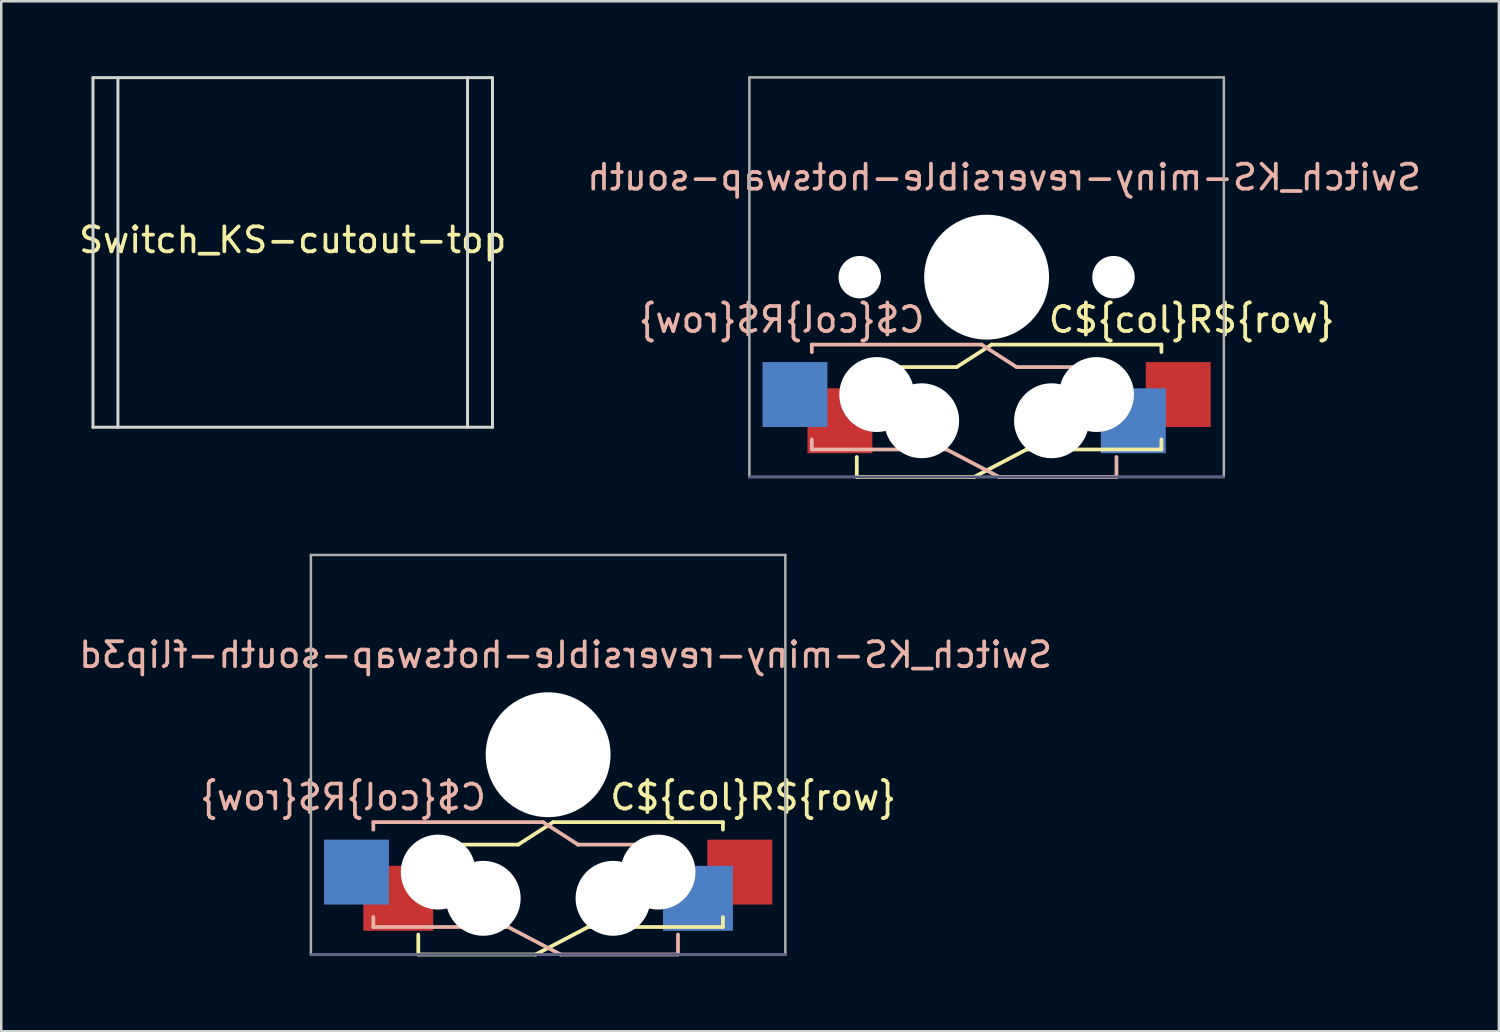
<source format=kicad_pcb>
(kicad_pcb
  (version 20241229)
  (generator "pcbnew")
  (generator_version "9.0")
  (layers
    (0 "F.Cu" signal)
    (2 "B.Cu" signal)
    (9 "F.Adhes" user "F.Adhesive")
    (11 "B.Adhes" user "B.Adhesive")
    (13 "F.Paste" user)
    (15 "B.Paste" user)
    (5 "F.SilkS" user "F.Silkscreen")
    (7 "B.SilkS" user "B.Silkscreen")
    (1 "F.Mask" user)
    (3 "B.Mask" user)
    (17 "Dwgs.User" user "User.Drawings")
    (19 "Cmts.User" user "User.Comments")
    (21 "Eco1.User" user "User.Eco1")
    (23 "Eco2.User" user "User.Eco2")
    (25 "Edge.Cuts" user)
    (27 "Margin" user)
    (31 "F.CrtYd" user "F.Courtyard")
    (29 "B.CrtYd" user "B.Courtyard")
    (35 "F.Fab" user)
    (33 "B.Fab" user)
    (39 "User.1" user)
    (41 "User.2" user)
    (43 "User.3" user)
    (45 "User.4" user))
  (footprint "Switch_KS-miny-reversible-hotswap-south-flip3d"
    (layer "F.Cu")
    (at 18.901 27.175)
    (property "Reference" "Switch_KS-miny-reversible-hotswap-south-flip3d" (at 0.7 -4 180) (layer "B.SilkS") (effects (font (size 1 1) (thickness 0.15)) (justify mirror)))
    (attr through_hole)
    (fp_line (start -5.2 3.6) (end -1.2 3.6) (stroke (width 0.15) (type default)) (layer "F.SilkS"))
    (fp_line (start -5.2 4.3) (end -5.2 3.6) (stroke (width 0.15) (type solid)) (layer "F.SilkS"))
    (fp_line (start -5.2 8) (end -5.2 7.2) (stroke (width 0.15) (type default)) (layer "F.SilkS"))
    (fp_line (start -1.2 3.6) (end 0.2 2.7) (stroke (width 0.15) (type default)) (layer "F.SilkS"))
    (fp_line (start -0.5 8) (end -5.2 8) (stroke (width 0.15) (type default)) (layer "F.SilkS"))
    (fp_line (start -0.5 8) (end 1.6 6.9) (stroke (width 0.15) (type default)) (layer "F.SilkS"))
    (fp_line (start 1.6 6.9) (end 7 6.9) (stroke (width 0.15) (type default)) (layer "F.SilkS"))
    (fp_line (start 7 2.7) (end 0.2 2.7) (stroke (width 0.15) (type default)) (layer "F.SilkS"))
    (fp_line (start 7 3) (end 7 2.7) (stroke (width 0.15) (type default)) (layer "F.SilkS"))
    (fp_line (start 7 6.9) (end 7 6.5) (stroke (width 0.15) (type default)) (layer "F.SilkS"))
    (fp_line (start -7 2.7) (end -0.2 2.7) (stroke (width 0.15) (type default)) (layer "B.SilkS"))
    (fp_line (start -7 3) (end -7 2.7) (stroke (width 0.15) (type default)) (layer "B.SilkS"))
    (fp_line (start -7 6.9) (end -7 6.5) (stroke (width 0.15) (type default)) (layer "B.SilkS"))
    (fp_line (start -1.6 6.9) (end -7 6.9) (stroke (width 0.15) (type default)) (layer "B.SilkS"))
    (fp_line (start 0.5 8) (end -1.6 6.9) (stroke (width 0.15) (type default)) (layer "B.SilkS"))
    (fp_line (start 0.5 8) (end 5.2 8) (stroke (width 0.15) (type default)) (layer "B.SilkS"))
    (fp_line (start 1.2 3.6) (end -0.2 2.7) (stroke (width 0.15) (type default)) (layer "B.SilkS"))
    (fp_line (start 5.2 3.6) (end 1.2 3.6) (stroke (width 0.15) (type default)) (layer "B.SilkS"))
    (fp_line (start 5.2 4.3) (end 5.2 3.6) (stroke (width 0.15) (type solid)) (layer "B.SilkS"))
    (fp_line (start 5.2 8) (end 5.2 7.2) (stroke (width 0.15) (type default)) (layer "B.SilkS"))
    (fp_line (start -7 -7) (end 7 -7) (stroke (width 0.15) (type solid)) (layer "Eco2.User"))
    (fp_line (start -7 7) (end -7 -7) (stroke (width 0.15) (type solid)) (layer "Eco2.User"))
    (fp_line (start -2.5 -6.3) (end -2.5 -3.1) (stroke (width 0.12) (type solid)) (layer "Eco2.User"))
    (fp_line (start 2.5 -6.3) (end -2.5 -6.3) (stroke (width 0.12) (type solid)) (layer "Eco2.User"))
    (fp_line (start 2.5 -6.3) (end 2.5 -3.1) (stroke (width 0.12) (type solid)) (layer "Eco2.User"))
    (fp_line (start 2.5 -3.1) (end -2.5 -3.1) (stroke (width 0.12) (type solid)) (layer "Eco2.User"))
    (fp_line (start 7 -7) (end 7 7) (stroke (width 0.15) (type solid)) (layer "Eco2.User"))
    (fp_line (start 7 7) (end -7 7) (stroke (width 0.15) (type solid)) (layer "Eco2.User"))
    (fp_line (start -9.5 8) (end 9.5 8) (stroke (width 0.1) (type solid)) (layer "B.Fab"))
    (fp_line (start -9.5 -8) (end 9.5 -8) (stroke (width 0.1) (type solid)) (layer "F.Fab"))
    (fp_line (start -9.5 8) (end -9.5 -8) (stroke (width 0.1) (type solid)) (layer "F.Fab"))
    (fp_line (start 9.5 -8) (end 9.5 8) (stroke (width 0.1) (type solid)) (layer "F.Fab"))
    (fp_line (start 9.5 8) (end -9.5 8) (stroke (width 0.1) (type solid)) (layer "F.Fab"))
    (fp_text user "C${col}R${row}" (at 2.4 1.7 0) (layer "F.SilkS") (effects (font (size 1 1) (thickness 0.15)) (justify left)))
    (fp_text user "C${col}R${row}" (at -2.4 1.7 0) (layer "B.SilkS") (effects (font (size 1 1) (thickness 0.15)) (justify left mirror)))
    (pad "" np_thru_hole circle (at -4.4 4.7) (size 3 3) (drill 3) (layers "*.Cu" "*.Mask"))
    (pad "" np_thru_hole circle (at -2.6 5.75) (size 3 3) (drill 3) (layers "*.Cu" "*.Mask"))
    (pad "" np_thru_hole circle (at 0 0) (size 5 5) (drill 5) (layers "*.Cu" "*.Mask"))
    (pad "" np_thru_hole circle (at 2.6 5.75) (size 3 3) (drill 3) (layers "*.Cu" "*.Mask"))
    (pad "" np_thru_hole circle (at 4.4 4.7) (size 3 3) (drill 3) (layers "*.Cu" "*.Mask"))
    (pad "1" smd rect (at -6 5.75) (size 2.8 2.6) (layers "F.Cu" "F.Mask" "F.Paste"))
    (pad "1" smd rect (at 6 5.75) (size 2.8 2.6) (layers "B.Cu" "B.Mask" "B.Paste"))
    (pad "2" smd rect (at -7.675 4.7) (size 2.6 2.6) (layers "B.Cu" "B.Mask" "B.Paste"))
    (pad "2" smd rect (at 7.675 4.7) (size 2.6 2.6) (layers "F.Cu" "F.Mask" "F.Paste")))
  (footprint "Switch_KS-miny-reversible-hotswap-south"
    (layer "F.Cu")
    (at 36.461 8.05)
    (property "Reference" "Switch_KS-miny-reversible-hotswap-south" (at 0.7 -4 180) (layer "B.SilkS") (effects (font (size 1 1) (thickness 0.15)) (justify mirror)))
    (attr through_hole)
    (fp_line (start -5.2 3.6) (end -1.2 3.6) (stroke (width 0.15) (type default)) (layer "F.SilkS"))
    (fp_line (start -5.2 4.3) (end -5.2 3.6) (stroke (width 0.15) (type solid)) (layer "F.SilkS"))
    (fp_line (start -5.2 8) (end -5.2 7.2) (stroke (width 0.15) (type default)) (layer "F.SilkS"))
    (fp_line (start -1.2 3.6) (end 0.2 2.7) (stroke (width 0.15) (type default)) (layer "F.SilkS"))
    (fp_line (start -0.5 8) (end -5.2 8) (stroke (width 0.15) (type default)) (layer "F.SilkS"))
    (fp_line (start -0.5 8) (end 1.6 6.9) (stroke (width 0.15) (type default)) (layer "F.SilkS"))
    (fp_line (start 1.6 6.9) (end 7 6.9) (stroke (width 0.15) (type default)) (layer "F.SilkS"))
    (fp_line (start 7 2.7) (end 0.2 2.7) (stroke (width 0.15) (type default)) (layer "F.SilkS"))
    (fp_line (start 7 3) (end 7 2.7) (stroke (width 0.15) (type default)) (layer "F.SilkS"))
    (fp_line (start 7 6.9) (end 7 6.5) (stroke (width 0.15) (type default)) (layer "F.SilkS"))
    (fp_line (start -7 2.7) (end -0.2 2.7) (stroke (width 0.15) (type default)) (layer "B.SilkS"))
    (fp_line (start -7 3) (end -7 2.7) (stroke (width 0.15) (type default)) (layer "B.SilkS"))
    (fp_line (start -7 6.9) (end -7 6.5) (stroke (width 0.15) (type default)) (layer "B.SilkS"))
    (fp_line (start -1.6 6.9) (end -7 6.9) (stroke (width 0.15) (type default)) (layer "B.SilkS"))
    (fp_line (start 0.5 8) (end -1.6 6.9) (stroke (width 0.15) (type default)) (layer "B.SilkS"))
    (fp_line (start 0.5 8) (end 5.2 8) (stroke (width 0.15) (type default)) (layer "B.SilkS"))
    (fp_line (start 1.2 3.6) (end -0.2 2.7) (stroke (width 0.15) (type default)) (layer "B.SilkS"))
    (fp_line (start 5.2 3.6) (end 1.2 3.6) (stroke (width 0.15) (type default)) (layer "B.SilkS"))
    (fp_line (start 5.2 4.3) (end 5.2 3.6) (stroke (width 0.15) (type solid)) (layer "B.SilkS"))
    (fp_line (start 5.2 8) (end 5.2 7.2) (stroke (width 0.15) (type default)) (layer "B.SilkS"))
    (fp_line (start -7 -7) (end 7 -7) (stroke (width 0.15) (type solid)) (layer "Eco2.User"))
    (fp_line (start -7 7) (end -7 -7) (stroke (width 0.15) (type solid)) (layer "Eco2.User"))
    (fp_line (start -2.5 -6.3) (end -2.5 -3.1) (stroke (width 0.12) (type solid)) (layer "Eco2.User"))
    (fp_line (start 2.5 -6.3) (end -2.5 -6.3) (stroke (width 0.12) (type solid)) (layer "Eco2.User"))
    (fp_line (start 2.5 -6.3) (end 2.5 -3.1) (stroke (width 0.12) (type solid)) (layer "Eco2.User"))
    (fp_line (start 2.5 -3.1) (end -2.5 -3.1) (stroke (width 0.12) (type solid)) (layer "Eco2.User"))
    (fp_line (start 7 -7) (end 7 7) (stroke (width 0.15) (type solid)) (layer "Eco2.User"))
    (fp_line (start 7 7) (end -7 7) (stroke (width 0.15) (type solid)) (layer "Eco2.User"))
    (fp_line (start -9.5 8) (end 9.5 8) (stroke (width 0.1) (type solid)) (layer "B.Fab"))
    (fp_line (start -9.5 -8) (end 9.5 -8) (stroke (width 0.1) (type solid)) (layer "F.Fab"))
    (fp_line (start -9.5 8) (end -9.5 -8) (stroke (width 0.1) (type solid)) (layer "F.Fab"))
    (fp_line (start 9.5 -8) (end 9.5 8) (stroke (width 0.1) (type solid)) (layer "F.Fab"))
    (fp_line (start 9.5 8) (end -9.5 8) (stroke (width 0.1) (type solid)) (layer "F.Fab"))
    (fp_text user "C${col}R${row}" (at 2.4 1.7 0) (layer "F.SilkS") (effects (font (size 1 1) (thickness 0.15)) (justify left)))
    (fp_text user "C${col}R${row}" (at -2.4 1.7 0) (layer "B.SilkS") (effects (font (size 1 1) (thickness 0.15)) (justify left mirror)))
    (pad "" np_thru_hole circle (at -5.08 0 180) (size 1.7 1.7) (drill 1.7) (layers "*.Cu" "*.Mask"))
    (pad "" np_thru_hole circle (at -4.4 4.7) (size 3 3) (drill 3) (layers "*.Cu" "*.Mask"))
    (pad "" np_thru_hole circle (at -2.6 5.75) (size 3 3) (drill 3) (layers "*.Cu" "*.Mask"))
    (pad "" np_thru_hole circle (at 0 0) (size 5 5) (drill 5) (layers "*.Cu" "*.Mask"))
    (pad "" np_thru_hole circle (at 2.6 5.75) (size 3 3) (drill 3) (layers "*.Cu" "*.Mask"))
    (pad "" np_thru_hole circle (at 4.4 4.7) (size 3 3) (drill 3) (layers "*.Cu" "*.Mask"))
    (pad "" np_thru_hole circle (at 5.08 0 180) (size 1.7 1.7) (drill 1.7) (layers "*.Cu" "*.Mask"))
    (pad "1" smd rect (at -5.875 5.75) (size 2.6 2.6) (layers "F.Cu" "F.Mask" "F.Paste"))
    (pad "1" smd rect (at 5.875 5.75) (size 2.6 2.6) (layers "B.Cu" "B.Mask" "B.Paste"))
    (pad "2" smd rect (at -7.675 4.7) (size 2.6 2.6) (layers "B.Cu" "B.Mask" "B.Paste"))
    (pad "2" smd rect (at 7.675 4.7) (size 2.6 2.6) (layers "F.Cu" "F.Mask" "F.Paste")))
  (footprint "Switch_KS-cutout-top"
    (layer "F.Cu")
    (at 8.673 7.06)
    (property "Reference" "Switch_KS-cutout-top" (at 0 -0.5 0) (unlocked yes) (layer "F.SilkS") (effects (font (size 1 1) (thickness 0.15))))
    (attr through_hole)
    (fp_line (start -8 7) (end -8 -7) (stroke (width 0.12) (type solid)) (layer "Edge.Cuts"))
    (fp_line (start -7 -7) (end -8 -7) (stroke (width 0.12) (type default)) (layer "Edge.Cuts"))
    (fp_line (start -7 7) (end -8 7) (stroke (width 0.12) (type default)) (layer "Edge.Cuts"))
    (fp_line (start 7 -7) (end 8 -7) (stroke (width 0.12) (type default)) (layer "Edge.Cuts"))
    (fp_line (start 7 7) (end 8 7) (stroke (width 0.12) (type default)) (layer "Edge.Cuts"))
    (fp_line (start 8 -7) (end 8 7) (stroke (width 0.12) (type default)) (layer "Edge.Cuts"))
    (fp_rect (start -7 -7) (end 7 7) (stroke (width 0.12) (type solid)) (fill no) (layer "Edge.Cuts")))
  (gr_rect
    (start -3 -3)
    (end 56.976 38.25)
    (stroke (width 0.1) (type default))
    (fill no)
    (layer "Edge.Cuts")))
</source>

___

_PROBLEM DETAILS:_ The answer must be an exact copy of the lines above, from the start of the records through the line with "(at 18.901 27.175)", and of nothing else; no pictures belong in it.

_YOUR SOLUTION:_
<source format=kicad_pcb>
(kicad_pcb
  (version 20241229)
  (generator "pcbnew")
  (generator_version "9.0")
  (layers
    (0 "F.Cu" signal)
    (2 "B.Cu" signal)
    (9 "F.Adhes" user "F.Adhesive")
    (11 "B.Adhes" user "B.Adhesive")
    (13 "F.Paste" user)
    (15 "B.Paste" user)
    (5 "F.SilkS" user "F.Silkscreen")
    (7 "B.SilkS" user "B.Silkscreen")
    (1 "F.Mask" user)
    (3 "B.Mask" user)
    (17 "Dwgs.User" user "User.Drawings")
    (19 "Cmts.User" user "User.Comments")
    (21 "Eco1.User" user "User.Eco1")
    (23 "Eco2.User" user "User.Eco2")
    (25 "Edge.Cuts" user)
    (27 "Margin" user)
    (31 "F.CrtYd" user "F.Courtyard")
    (29 "B.CrtYd" user "B.Courtyard")
    (35 "F.Fab" user)
    (33 "B.Fab" user)
    (39 "User.1" user)
    (41 "User.2" user)
    (43 "User.3" user)
    (45 "User.4" user))
  (footprint "Switch_KS-miny-reversible-hotswap-south-flip3d"
    (layer "F.Cu")
    (at 18.901 27.175)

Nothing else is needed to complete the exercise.